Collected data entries
::::

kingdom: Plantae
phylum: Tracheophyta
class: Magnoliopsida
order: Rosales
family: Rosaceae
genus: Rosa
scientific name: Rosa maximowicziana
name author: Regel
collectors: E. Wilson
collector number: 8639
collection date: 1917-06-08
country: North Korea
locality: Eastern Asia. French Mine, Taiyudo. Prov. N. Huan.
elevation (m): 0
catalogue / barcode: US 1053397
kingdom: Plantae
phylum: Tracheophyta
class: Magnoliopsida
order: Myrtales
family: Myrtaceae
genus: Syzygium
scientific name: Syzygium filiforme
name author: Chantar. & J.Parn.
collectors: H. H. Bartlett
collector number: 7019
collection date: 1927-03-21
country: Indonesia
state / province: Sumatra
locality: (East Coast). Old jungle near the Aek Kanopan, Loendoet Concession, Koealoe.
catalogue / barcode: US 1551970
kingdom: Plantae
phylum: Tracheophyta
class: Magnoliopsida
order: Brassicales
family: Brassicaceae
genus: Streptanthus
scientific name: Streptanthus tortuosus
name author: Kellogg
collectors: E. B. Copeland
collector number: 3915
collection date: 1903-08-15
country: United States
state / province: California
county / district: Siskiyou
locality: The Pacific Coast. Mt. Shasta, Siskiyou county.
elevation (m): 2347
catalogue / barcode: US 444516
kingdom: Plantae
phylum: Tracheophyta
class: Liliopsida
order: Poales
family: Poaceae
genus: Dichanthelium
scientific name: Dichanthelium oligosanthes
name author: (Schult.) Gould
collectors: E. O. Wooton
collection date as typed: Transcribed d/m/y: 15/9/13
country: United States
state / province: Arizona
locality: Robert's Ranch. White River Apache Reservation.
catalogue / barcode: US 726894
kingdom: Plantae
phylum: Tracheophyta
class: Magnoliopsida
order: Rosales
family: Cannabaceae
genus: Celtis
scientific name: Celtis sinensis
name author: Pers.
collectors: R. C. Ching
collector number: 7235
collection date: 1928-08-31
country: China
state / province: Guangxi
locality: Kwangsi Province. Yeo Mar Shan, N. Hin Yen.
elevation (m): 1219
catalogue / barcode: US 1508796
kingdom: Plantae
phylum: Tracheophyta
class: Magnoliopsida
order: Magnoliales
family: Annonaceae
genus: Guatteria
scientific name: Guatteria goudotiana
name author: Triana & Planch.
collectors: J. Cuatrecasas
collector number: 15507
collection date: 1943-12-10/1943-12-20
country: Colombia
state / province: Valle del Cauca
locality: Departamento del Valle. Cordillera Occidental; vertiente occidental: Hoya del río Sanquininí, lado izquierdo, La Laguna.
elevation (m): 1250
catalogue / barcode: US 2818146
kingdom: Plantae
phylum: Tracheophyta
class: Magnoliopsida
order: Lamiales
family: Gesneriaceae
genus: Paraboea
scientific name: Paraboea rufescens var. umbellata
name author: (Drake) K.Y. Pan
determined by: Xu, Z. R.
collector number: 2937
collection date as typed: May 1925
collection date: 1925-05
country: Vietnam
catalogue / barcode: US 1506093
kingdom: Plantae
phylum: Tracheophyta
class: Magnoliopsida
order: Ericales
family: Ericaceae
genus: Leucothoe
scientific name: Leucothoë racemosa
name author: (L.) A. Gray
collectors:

::::

SHORT EXERCISE
Take the stretch from the line containing "family: Myrtaceae" through the line containing "elevation (m): 1219", change every "locality" to "site", and write out those lines again with nothing else altered.

RESULT OF THIS TASK
family: Myrtaceae
genus: Syzygium
scientific name: Syzygium filiforme
name author: Chantar. & J.Parn.
collectors: H. H. Bartlett
collector number: 7019
collection date: 1927-03-21
country: Indonesia
state / province: Sumatra
site: (East Coast). Old jungle near the Aek Kanopan, Loendoet Concession, Koealoe.
catalogue / barcode: US 1551970
kingdom: Plantae
phylum: Tracheophyta
class: Magnoliopsida
order: Brassicales
family: Brassicaceae
genus: Streptanthus
scientific name: Streptanthus tortuosus
name author: Kellogg
collectors: E. B. Copeland
collector number: 3915
collection date: 1903-08-15
country: United States
state / province: California
county / district: Siskiyou
site: The Pacific Coast. Mt. Shasta, Siskiyou county.
elevation (m): 2347
catalogue / barcode: US 444516
kingdom: Plantae
phylum: Tracheophyta
class: Liliopsida
order: Poales
family: Poaceae
genus: Dichanthelium
scientific name: Dichanthelium oligosanthes
name author: (Schult.) Gould
collectors: E. O. Wooton
collection date as typed: Transcribed d/m/y: 15/9/13
country: United States
state / province: Arizona
site: Robert's Ranch. White River Apache Reservation.
catalogue / barcode: US 726894
kingdom: Plantae
phylum: Tracheophyta
class: Magnoliopsida
order: Rosales
family: Cannabaceae
genus: Celtis
scientific name: Celtis sinensis
name author: Pers.
collectors: R. C. Ching
collector number: 7235
collection date: 1928-08-31
country: China
state / province: Guangxi
site: Kwangsi Province. Yeo Mar Shan, N. Hin Yen.
elevation (m): 1219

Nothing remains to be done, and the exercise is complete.